Growing difficulty in innovation does not mean the end of possible innovation. Moreover, it is possible to produce knowledge beyond the current limits by widening the field of investigation
One of the main goals of economic policy is to maintain a high level of economic growth, one that is sustainable over the long term, helping society to develop. The trigger for this process is productivity growth generated by technological change and improvements in human capital.
This connection has often been the object of study in economic theory. Although the focus of these studies may vary, most arrive at the same conclusion: innovation and rising educational levels have a positive impact on the economy and are the basic factors behind sustained economic growth.
In this article we seek to highlight the way in which technology is integrated into productive processes, given that - as the American economist Paul Romer has noted - research results are public property, and may be freely used simultaneously by two or more individuals. Moreover, increased knowledge can help to generate economies of scale that can lead to increasingly improved performance. The intensity of these improvements, however, is not always the same. The effects of innovation evolve in step with technological cycles.
For example, during the First Industrial Revolution (1750-1830), the railroad was a great invention that definitively altered business relations. The first regions to enjoy rail service attained a significant comparative advantage, allowing them to grow at a much faster rate than their competitors. However, to the extent that the rail network expanded, this innovation became less important in terms of competitive advantage, eventually becoming a mature technology, i.e., it ceased to generate growing performance. This example can help us see how research is a continuous process, and how innovations move the frontiers of knowledge.
At the beginning of an industrial revolution, new ideas are rapidly generated, given the general lack of scientific knowledge. As science continues to develop, researchers must spend more time educating themselves before being able to produce new knowledge.

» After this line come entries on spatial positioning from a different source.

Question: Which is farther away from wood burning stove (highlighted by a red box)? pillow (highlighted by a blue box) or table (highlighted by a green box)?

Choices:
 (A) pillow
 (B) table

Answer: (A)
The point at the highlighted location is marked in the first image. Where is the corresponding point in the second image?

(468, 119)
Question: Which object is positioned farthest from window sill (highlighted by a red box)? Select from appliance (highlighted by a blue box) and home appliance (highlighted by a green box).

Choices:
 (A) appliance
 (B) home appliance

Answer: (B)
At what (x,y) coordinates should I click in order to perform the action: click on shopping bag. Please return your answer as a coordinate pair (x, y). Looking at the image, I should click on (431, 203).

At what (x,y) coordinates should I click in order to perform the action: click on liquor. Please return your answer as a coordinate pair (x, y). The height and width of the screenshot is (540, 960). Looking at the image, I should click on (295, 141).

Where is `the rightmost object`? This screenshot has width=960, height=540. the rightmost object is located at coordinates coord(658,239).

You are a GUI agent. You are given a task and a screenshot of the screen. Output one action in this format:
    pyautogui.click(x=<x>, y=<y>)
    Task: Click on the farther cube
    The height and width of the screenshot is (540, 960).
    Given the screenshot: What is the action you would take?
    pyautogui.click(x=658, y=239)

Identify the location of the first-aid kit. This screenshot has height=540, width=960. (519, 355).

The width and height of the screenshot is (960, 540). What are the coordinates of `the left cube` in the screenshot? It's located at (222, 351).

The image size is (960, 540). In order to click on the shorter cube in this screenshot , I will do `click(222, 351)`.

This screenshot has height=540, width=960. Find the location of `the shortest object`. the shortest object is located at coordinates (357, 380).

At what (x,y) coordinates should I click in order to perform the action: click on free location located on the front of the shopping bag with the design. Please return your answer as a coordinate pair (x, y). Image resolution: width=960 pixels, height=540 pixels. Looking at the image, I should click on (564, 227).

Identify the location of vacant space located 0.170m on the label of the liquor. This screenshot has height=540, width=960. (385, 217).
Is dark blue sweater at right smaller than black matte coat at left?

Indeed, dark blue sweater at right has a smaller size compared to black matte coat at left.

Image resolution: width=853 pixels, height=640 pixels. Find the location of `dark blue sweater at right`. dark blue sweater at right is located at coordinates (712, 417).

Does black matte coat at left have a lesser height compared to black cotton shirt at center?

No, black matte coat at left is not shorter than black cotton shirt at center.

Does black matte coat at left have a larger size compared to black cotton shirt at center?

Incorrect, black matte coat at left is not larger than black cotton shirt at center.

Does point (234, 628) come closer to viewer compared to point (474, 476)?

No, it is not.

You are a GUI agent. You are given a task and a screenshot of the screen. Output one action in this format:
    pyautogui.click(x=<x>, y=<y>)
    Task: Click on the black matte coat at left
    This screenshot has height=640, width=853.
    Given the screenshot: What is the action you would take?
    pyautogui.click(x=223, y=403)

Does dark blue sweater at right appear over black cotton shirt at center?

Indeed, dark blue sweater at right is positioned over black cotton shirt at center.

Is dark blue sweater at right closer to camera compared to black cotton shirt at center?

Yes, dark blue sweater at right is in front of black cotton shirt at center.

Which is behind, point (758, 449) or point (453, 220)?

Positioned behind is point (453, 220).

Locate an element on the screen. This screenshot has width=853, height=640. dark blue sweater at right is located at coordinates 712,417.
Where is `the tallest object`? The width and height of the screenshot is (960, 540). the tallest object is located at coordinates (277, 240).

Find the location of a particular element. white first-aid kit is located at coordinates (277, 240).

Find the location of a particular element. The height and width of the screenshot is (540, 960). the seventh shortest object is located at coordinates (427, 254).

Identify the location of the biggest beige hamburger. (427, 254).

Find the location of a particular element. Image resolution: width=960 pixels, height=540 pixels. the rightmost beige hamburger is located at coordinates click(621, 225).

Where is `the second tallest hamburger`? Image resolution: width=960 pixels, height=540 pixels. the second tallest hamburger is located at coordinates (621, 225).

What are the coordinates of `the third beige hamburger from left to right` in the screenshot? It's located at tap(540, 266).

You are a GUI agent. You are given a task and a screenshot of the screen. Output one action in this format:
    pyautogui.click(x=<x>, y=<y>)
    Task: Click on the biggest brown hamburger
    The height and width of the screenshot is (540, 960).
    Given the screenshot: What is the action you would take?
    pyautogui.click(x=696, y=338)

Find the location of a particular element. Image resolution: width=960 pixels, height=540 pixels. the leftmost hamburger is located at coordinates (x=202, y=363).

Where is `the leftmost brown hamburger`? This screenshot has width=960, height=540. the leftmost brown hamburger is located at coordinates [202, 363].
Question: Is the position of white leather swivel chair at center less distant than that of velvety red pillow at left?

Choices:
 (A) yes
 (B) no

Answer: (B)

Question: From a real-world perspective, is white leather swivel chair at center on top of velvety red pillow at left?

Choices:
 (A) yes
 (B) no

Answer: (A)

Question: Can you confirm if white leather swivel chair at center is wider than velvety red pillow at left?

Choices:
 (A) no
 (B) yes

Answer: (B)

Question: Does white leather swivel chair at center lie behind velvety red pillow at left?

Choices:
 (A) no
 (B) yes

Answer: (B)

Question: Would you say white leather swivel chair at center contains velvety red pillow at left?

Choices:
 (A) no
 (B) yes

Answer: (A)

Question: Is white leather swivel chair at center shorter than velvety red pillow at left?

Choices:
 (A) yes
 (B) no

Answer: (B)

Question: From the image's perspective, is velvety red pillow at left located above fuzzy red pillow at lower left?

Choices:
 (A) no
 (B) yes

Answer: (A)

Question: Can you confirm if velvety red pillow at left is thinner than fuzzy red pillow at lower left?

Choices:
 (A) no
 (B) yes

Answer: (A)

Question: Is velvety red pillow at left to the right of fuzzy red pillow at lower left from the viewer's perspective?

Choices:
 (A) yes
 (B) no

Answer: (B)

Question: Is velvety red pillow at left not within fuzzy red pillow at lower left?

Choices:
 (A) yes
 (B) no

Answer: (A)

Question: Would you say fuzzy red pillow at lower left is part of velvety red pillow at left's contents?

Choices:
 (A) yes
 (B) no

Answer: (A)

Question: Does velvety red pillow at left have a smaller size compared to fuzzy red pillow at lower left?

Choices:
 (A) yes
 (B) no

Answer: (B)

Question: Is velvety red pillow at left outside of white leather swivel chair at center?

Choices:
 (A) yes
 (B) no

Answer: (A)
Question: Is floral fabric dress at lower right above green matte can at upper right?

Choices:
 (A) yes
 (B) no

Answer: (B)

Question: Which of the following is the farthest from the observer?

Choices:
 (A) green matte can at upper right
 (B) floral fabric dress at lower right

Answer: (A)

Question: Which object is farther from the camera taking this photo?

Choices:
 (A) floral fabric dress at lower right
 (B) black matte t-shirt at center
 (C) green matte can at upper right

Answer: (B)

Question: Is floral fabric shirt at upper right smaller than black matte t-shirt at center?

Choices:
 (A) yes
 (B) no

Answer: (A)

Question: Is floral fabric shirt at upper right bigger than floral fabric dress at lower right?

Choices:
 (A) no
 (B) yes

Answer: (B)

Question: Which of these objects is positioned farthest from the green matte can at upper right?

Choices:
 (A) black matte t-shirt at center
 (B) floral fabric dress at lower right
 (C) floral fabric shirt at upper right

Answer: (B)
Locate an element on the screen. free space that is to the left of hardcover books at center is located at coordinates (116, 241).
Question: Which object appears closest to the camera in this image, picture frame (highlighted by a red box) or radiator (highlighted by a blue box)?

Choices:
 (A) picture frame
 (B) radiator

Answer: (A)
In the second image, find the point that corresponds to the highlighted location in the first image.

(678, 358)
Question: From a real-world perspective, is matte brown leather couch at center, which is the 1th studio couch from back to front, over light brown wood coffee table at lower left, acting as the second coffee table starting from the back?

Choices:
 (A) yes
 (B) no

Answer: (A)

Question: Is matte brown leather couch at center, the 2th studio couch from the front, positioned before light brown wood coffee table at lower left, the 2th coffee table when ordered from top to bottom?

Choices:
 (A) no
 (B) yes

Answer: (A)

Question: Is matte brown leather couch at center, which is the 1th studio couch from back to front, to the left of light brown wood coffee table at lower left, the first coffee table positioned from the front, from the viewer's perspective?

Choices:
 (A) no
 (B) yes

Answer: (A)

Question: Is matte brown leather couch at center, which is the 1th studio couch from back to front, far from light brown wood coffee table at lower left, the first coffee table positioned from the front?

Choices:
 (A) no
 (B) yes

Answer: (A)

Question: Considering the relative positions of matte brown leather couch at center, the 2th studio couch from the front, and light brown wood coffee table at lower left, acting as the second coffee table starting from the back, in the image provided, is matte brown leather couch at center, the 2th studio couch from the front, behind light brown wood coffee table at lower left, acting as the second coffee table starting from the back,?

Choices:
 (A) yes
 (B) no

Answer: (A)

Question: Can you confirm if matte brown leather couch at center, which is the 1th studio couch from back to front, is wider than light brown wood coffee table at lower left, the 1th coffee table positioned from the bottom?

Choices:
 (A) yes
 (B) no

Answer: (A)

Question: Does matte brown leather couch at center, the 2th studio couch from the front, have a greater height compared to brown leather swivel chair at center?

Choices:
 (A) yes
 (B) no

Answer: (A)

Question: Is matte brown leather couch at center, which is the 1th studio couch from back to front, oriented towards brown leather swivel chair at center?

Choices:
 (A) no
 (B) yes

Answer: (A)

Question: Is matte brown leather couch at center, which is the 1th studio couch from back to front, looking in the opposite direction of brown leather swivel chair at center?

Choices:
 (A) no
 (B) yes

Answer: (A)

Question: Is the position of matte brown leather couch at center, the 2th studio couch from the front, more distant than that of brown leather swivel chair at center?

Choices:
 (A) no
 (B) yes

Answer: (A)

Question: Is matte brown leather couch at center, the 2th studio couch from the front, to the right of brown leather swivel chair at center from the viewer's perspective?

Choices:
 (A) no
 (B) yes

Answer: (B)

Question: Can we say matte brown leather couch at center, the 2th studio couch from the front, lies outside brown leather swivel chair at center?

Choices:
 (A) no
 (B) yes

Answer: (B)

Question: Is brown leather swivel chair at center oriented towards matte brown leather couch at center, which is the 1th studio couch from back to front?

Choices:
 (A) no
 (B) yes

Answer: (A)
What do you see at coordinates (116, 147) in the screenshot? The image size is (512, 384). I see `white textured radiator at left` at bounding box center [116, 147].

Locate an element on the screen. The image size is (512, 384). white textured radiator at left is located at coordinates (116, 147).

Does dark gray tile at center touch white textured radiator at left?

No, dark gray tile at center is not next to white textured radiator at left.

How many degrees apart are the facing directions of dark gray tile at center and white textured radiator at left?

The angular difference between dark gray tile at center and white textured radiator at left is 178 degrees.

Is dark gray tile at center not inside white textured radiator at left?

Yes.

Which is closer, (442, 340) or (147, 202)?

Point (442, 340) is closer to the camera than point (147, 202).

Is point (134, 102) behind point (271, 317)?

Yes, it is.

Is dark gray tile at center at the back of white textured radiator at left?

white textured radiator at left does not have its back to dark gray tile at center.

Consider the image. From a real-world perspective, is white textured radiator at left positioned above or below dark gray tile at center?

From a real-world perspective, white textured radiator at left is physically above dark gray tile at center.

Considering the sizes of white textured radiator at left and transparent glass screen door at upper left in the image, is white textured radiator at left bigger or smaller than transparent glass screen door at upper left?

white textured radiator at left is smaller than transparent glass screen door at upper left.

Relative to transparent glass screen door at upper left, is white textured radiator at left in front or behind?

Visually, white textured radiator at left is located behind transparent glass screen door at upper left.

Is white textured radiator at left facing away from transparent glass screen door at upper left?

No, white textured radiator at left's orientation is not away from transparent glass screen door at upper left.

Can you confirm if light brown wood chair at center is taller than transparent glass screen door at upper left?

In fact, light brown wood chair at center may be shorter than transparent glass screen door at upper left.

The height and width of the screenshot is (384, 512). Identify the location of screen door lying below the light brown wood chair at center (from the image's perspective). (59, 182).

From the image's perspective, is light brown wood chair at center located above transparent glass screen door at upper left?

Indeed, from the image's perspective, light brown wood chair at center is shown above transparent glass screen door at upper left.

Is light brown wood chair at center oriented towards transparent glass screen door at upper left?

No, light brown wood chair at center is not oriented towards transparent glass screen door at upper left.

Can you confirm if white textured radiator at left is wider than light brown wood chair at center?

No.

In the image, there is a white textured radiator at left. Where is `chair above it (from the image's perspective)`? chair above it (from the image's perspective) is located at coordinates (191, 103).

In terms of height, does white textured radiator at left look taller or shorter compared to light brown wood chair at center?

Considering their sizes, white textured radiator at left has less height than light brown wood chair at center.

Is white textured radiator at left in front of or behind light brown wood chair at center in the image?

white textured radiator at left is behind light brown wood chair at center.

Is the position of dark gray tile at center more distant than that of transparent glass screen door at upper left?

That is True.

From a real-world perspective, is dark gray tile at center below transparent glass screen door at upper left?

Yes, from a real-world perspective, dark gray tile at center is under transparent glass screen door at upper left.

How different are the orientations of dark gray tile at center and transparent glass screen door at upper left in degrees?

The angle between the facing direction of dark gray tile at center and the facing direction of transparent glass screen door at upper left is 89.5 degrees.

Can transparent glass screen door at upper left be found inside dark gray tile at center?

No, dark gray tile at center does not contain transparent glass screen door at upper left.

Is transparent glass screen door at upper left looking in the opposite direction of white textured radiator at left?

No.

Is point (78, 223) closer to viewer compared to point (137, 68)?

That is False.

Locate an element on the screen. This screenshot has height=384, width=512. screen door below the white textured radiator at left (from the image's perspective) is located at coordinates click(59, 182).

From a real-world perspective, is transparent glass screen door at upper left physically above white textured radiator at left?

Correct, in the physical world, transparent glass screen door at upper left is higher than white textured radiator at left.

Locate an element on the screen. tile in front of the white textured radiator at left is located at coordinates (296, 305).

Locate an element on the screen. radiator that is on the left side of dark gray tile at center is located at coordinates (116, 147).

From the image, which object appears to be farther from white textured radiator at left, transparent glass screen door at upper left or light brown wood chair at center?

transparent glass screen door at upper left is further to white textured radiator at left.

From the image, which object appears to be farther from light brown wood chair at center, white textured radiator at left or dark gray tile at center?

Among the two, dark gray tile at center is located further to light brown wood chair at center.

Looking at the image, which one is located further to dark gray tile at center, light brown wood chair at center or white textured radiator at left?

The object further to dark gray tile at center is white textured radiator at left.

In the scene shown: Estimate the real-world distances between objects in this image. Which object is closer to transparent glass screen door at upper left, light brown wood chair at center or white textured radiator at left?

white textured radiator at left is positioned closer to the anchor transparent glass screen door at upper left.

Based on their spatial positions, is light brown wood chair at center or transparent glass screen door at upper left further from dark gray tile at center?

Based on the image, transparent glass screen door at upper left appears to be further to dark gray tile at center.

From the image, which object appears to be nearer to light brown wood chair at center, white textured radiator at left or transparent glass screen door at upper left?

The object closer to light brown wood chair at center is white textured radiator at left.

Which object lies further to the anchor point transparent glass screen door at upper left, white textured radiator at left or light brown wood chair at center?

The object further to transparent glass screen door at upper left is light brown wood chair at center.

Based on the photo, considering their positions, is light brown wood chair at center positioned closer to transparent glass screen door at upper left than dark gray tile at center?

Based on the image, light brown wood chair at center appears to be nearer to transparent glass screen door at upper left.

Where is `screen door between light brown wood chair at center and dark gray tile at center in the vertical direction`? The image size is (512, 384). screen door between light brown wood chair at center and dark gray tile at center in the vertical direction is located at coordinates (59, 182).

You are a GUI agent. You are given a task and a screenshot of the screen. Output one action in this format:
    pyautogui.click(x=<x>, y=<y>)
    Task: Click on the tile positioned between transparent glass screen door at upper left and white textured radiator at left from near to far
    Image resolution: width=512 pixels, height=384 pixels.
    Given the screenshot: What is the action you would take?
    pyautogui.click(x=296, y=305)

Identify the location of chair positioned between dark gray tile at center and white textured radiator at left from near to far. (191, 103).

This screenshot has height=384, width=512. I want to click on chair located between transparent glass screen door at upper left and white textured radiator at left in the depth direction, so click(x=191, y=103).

This is due to the fact that innovation is based on pre-existing technology. For example, internet would not have existed if scientists had not been able to support their work on electricity - a 19th century innovation.
It becomes more and more difficult to innovate. As technology improves, identifying the needs that have yet to be met calls for a level of expertise and sensitivity that were not necessary in the early stages of science. Nevertheless, this growing difficulty does not mean the end of possible innovation. Moreover, it is possible to produce knowledge beyond the current limits by widening the field of investigation.
These successive displacements of knowledge frontiers represent one of the basic aspects of economic growth: improved productivity.
Accordingly, we might confidently say that the continuation of scientific research assures productivity and future economic growth.
However, North American economist Robert J. Gordon offers an idea that dampens this optimism, claiming that we have arrived at a situation of long-term economic stagnation.
Gordon believes that the greatest advances occurred as the result of the Second Industrial Revolution (1870-1900). During that time, animal-drawn transport was replaced by motor vehicles, coal gave way to oil and electricity, and sewage systems were developed along with water pipelines. All of these innovations boosted productivity, economic growth and social welfare. These changes, together with those resulting from the First Industrial Revolution, made it possible for per capita production in the United States to grow at a rate of 2% from 1981 until 2007. According to Gordon, the future at this point is not so promising, and we will not see a repeat of this growth rate. He states that from 2007 until 2032 - and even until 2047 - per capita production in the United States will grow by only 0.9% annually. Nor does he expect productivity to keep growing; he predicts a reduced annual rate of 1.3%.